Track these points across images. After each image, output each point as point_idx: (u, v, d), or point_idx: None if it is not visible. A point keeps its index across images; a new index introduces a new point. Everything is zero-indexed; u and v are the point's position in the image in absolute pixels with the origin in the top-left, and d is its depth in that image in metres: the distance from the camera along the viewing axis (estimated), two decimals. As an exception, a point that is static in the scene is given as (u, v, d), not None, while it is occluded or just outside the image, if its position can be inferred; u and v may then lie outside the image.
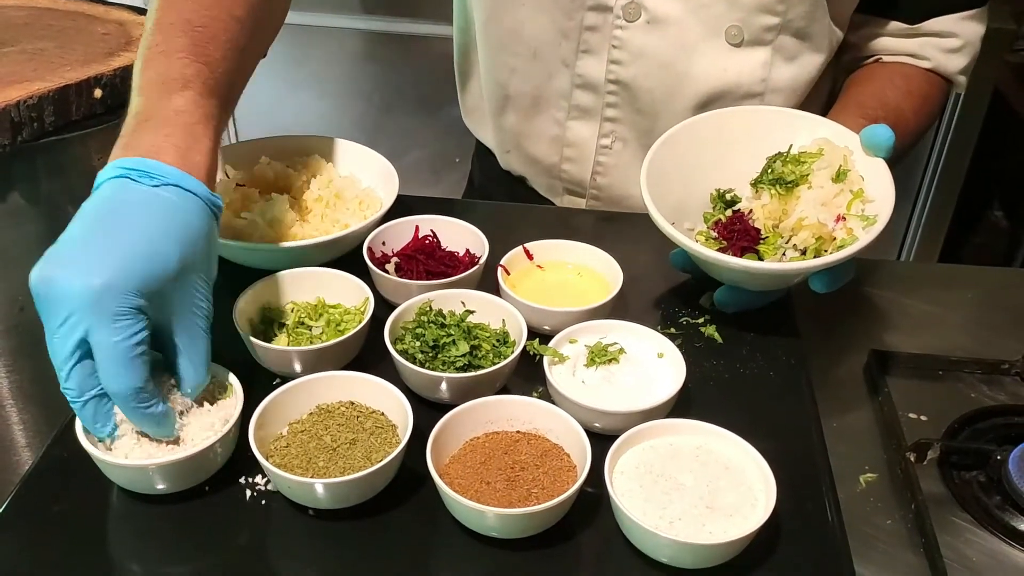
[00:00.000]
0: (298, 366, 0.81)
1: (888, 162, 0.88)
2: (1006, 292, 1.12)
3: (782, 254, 0.87)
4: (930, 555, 0.77)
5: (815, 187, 0.87)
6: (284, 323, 0.84)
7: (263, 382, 0.82)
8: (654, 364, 0.82)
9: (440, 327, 0.82)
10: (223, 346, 0.84)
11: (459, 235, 0.95)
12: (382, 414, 0.75)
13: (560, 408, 0.75)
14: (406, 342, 0.81)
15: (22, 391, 1.03)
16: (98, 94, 0.94)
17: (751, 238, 0.89)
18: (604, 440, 0.72)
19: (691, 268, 0.94)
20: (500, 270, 0.90)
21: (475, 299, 0.85)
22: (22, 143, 0.89)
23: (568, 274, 0.93)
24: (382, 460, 0.69)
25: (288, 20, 0.96)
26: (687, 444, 0.74)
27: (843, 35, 1.05)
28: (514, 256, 0.92)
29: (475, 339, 0.81)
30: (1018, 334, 1.02)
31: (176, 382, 0.72)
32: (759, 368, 0.86)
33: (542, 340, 0.83)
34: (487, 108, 1.19)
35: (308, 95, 2.18)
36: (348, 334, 0.81)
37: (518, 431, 0.75)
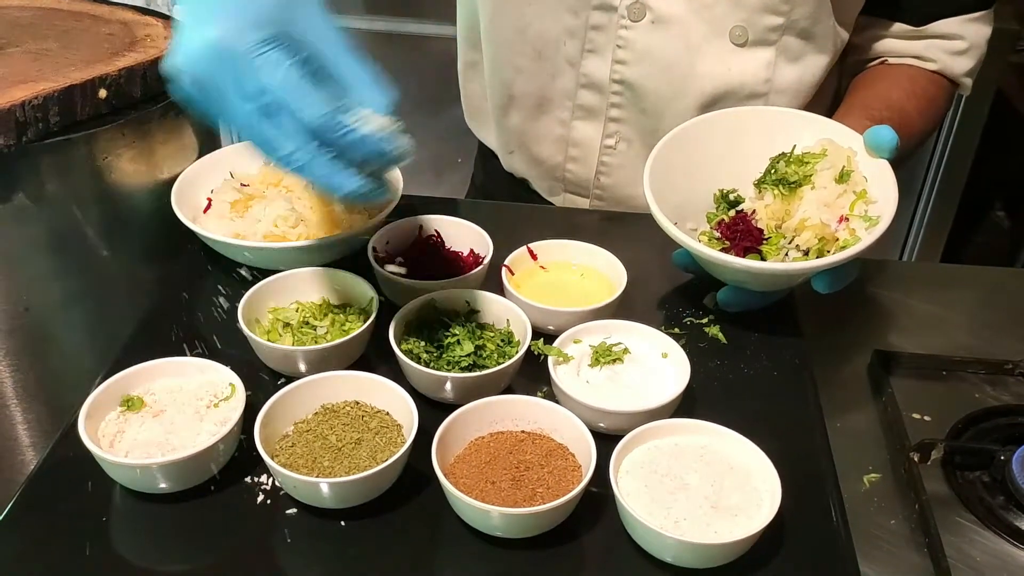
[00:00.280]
0: (303, 366, 0.81)
1: (892, 163, 0.88)
2: (1009, 292, 1.12)
3: (785, 254, 0.87)
4: (934, 555, 0.77)
5: (818, 188, 0.88)
6: (289, 323, 0.84)
7: (268, 382, 0.82)
8: (658, 364, 0.82)
9: (445, 327, 0.82)
10: (227, 346, 0.85)
11: (463, 235, 0.95)
12: (387, 414, 0.76)
13: (565, 408, 0.75)
14: (411, 342, 0.81)
15: (27, 391, 1.03)
16: (103, 94, 0.94)
17: (754, 238, 0.89)
18: (609, 440, 0.72)
19: (694, 268, 0.94)
20: (504, 270, 0.90)
21: (479, 299, 0.86)
22: (27, 143, 0.89)
23: (572, 274, 0.93)
24: (387, 460, 0.69)
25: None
26: (692, 444, 0.74)
27: (848, 36, 1.05)
28: (518, 256, 0.92)
29: (480, 339, 0.81)
30: (1021, 334, 1.02)
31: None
32: (763, 368, 0.87)
33: (546, 340, 0.83)
34: (491, 108, 1.19)
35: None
36: (353, 334, 0.81)
37: (523, 431, 0.75)
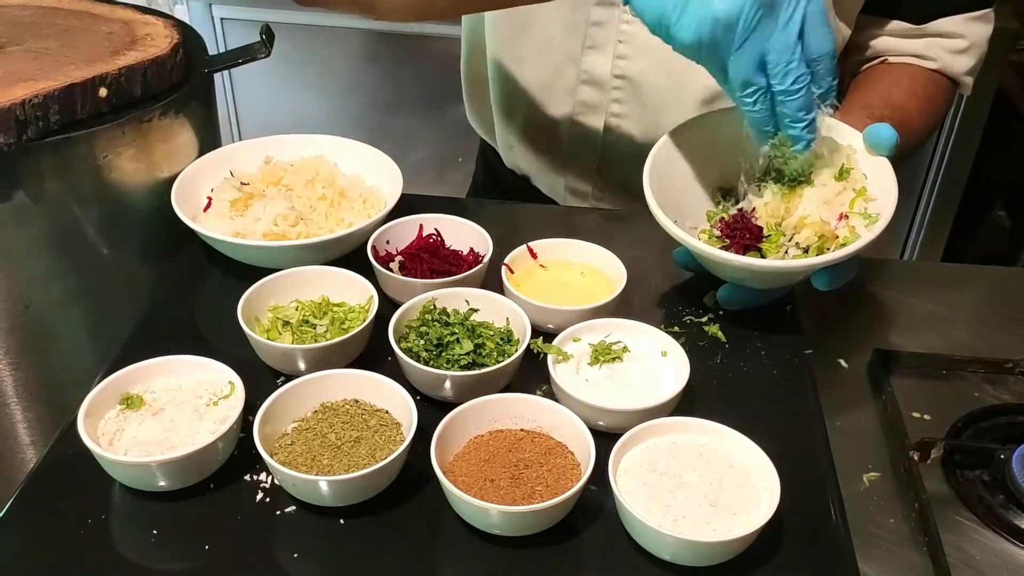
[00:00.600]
0: (303, 364, 0.81)
1: (892, 162, 0.88)
2: (1009, 291, 1.12)
3: (784, 252, 0.87)
4: (933, 554, 0.77)
5: (818, 185, 0.87)
6: (289, 321, 0.84)
7: (268, 380, 0.82)
8: (658, 362, 0.82)
9: (444, 325, 0.82)
10: (227, 344, 0.85)
11: (463, 234, 0.95)
12: (386, 412, 0.76)
13: (564, 406, 0.75)
14: (410, 340, 0.82)
15: (27, 389, 1.03)
16: (103, 93, 0.94)
17: (753, 236, 0.89)
18: (608, 438, 0.72)
19: (694, 266, 0.94)
20: (504, 269, 0.90)
21: (479, 297, 0.86)
22: (27, 142, 0.89)
23: (572, 273, 0.93)
24: (386, 458, 0.69)
25: (291, 20, 0.96)
26: (691, 442, 0.74)
27: (849, 33, 1.05)
28: (518, 255, 0.92)
29: (479, 337, 0.81)
30: (1021, 333, 1.02)
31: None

--- --- ---

INSTRUCTIONS FOR THE TASK:
Please quote exactly the run of lines that starts the entries and ends at the line containing "11: (459, 235, 0.95)", leaving out every picture.

RESULT OF THE TASK:
Track these points across images. After each image, output each point as point_idx: (u, v, d), or point_idx: None if it is not visible. A point keeps its index across images; a new index introduces a new point. Everything is zero-indexed; u and v are the point's position in the image in absolute pixels with the origin in the top-left, and d is its depth in that image in metres: the distance from the camera along the viewing axis (estimated), two decimals. As an exception, a point that is static in the scene is given as (u, v, d), not None, while it is occluded or just outside the image, if its position can be inferred; u and v may then lie outside the image.
[00:00.000]
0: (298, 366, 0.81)
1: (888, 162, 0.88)
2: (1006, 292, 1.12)
3: (782, 254, 0.87)
4: (930, 555, 0.77)
5: (815, 187, 0.87)
6: (284, 323, 0.84)
7: (263, 382, 0.82)
8: (654, 364, 0.82)
9: (440, 327, 0.82)
10: (223, 346, 0.84)
11: (459, 235, 0.95)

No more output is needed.